Directions for this task
Say how many lines in the records contain the string "לנדאו". Nothing but the number should be given.
(Exercise input)
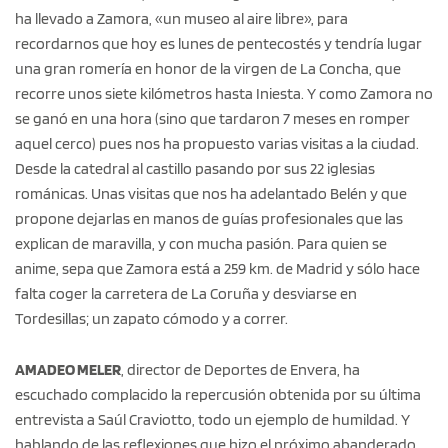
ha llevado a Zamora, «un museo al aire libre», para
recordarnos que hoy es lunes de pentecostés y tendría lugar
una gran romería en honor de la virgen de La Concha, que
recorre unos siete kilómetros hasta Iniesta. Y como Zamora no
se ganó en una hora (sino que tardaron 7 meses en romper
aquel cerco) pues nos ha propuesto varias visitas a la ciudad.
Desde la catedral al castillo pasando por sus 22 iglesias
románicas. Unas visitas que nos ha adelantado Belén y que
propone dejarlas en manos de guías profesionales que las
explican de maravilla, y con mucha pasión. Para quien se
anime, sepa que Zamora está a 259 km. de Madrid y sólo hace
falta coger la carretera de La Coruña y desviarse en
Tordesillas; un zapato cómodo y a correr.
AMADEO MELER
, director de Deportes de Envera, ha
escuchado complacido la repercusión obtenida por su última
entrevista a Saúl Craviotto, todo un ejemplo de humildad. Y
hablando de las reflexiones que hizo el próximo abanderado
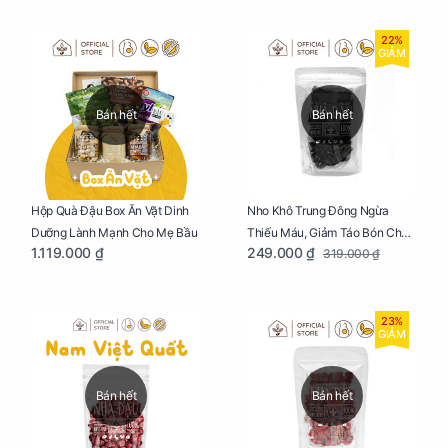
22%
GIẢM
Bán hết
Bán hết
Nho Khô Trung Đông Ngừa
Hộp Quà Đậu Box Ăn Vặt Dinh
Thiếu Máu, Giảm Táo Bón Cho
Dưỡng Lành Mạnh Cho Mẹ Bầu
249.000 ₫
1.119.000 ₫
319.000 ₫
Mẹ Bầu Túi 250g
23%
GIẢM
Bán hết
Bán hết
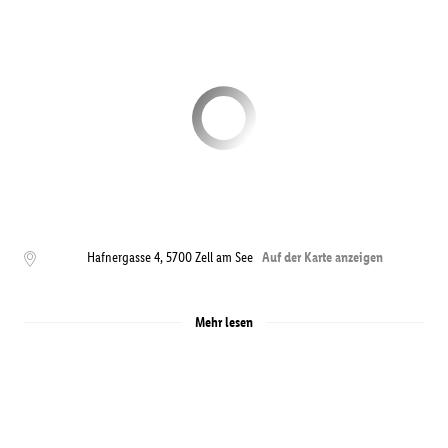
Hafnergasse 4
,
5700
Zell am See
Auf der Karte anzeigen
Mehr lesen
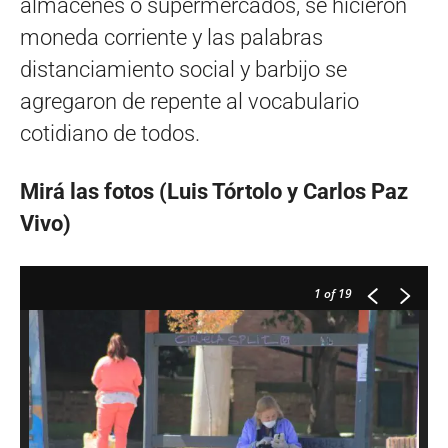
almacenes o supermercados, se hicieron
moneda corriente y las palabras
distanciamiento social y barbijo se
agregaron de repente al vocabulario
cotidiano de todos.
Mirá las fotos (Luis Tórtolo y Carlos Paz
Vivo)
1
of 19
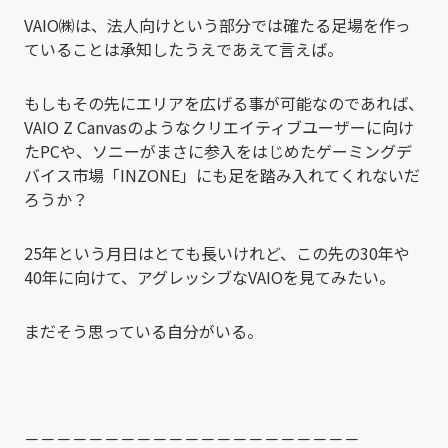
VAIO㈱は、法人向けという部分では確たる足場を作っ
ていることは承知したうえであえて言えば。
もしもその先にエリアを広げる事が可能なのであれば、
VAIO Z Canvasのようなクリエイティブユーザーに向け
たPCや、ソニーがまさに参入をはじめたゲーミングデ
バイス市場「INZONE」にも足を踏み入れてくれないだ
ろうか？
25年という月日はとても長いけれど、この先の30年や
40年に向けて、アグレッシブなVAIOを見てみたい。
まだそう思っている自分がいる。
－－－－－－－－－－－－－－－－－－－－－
(End Exercise input)
(Exercise input)
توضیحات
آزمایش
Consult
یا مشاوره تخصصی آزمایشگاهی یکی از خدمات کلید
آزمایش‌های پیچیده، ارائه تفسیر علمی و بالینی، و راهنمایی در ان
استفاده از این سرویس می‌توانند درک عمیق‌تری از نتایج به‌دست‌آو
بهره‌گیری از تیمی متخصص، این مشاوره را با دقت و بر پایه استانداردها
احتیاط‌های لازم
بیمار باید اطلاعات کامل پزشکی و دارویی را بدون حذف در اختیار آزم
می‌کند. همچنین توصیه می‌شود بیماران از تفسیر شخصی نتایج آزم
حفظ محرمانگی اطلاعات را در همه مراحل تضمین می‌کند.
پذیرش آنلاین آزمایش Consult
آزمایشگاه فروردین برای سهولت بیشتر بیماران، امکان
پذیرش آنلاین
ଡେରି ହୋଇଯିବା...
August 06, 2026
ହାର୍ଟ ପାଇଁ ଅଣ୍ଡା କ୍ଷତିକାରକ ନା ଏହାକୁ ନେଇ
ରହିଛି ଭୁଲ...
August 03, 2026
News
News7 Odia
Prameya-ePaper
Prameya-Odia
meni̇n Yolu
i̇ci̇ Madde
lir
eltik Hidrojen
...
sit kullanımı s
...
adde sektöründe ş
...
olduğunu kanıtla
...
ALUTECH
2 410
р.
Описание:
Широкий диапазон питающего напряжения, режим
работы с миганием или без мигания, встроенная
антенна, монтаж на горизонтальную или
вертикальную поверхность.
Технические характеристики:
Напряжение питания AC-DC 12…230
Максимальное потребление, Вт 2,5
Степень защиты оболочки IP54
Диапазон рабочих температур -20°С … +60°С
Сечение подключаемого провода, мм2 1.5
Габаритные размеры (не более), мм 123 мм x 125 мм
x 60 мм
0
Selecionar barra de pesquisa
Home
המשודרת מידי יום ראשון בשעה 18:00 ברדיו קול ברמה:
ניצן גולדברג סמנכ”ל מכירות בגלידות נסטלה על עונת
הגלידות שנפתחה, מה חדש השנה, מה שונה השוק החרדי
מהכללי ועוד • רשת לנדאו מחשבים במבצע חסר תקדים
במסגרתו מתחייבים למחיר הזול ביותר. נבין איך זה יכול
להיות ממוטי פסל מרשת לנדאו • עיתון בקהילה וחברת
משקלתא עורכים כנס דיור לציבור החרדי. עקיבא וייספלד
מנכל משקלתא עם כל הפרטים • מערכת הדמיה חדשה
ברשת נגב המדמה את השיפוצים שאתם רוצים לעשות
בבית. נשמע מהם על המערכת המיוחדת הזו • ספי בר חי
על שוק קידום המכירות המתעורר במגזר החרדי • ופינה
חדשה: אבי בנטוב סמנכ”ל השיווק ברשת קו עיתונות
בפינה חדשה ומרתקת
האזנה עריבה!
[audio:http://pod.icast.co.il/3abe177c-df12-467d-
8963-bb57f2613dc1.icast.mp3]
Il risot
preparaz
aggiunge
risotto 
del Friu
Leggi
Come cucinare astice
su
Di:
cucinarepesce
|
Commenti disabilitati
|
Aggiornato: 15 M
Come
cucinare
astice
(End Exercise input)
(Exercise input)
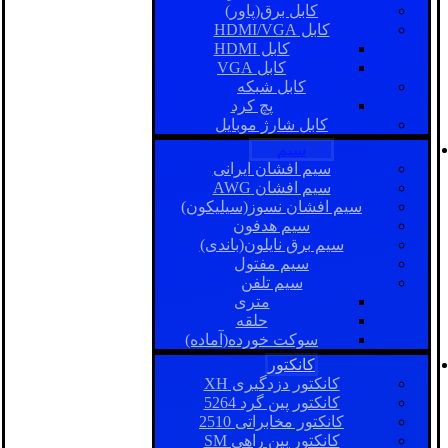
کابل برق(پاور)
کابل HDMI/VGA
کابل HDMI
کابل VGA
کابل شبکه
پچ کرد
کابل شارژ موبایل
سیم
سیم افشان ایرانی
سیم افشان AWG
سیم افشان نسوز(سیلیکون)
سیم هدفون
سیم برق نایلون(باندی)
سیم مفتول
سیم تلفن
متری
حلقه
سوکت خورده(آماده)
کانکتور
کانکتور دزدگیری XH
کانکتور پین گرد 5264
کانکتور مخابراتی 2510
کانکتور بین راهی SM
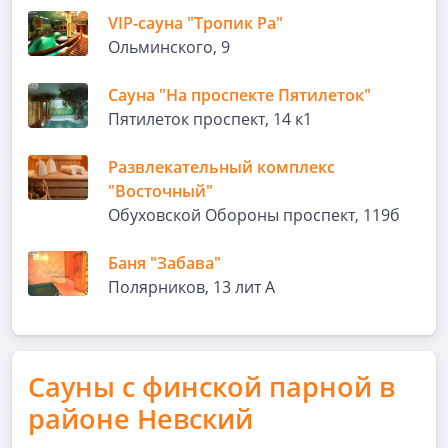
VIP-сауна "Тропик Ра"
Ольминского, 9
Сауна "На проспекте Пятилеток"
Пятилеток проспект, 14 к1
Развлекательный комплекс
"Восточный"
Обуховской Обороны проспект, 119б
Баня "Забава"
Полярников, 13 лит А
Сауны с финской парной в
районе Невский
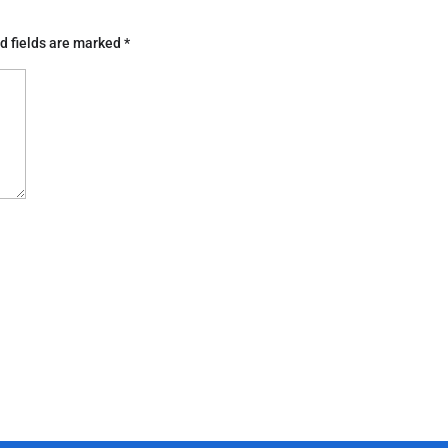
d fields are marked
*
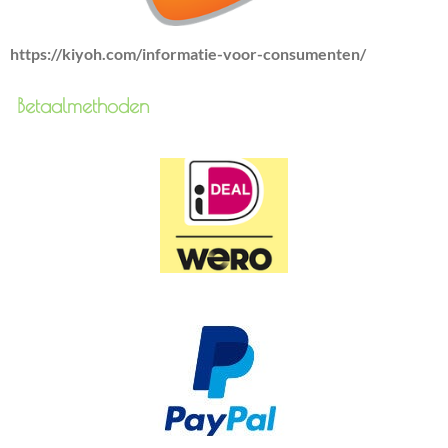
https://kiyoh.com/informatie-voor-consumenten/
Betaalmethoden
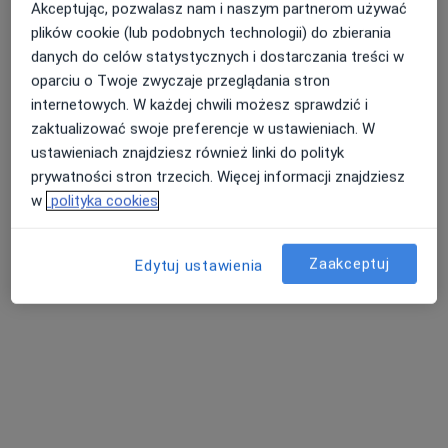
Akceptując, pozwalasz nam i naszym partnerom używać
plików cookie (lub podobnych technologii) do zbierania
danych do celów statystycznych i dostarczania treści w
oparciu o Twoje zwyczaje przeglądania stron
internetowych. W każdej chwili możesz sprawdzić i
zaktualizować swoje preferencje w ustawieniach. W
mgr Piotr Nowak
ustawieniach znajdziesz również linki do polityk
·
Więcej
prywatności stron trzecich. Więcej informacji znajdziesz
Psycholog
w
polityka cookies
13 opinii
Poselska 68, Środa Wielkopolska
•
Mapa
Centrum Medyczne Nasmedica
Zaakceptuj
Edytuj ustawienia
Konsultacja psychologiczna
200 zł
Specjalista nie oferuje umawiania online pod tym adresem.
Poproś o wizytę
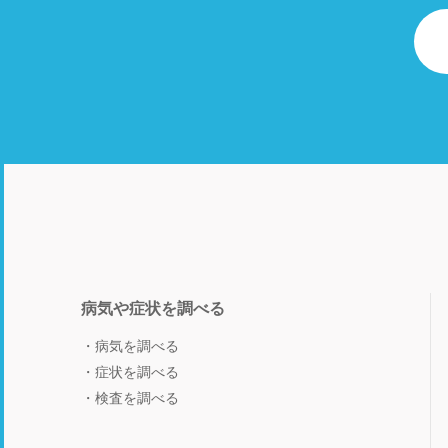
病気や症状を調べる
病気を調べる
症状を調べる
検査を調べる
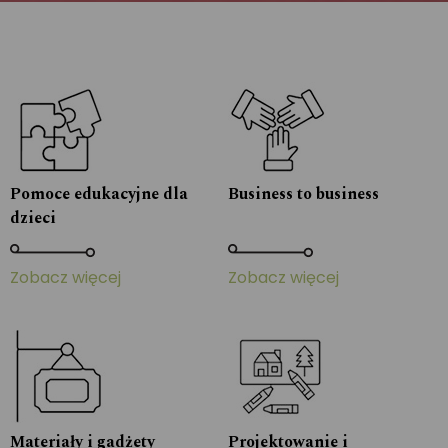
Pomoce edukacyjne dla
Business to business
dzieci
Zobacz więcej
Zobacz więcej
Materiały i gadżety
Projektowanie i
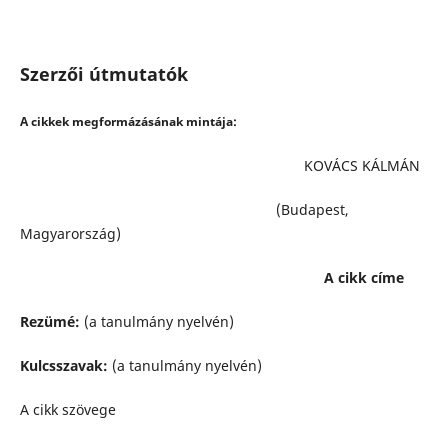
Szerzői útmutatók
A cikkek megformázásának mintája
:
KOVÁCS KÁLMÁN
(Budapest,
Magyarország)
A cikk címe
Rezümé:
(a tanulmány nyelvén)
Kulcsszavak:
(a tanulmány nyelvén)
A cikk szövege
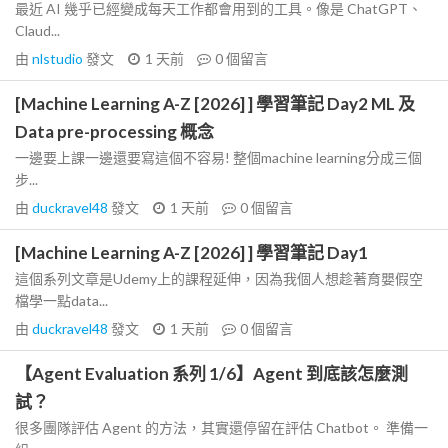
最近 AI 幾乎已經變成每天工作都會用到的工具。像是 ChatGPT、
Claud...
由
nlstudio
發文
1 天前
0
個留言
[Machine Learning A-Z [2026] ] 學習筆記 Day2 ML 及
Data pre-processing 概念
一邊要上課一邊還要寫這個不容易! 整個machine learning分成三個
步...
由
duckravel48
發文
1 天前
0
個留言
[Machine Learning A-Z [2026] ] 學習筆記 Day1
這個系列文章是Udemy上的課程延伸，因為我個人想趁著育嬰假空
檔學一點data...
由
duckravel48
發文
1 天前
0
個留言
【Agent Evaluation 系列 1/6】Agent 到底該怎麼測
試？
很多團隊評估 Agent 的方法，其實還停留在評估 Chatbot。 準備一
(End Exercise input)
Solution for this task
2